Official admits that Bahais face major obstacles enrolling in schools

An Egyptian official admitted on Monday that Bahai children will face major problems enrolling in state-run schools as a result of the new Constitution.

Mohamed al-Sorougy, the Education Minister's media adviser, told Ona news agency that Egyptian Bahais will face problems enrolling because the new Constitution only recognizes three religions: Islam, Christianity and Judaism.

Sorougy didn’t confirm or deny statements by Education Minister Ibrahim Ghoneim saying that Bahais are forbidden from enrolling in public schools because of the Constitution. He said, however, that 2 million children enroll annually in the schools and that creating a problem for a few of them is not right.
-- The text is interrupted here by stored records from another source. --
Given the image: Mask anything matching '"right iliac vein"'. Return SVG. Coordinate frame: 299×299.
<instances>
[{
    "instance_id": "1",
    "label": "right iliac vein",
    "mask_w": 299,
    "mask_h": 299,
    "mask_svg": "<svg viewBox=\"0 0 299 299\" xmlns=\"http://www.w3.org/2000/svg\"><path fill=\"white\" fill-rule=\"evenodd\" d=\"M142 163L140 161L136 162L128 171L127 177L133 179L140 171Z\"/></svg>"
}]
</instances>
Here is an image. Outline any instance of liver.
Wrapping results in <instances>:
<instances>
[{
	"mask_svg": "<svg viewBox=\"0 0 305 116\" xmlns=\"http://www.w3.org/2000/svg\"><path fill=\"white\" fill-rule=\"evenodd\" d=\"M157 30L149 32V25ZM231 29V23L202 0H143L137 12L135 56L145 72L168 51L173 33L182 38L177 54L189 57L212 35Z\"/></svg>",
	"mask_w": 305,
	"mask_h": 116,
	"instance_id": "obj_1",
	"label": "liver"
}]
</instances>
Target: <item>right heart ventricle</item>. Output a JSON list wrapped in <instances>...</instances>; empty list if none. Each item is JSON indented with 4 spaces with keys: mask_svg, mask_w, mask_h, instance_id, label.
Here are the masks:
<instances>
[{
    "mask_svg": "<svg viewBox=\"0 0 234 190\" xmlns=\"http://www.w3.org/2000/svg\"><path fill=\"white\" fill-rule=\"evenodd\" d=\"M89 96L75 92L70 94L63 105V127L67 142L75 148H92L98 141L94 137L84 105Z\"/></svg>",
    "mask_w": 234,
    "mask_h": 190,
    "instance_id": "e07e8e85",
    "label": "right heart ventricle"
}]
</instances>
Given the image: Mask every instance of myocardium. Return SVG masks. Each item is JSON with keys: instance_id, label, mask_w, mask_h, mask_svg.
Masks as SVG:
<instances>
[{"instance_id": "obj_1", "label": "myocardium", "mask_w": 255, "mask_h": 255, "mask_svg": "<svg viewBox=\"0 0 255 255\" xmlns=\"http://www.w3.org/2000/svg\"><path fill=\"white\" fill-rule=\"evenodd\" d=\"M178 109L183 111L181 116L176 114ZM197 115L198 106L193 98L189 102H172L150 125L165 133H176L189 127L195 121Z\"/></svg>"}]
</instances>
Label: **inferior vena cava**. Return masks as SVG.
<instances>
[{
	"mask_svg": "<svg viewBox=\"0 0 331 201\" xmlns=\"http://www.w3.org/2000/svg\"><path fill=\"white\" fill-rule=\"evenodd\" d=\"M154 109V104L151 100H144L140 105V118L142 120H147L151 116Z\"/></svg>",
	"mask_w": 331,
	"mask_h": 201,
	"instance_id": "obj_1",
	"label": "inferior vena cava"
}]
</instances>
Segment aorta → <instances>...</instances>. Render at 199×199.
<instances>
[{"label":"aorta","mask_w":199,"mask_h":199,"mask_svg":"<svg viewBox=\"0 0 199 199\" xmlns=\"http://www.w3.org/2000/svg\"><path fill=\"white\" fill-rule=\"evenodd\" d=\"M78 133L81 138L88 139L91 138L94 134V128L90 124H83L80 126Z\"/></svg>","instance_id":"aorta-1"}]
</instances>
The problems facing Bahai children are further complicated by Article 60 of the new Constitution, which mandates religious education in state schools. Muslims and Christians study their own religions, but the government is unsure how to offer Bahais religious instruction if they enroll in schools.

Bahais have faced longstanding discrimination from the Egyptian government. In 1960, the government confiscated their assets and property after accusing the community of loyalty to Israel. The religion's main house of worship is located in Haifa. The community says that some Bahais were detained for six months after the 1967 war.

Since then, Bahais have fought to be able to obtain official government ID cards. The documents indicate the bearer's religion and are required for any formal transaction, such as applying for birth certificates and driver's licenses or opening bank accounts.

In 2008, an Egyptian court granted Bahais the right to obtain ID cards that did not mention their religion.